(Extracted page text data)
-.-.-

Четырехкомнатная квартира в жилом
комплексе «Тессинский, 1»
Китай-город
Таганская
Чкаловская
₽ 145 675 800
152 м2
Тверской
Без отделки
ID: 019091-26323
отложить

-.-.-

Could you give again exactly the lines from the line containing "145 675 800" through the final line of the data above, and no others?

₽ 145 675 800
152 м2
Тверской
Без отделки
ID: 019091-26323
отложить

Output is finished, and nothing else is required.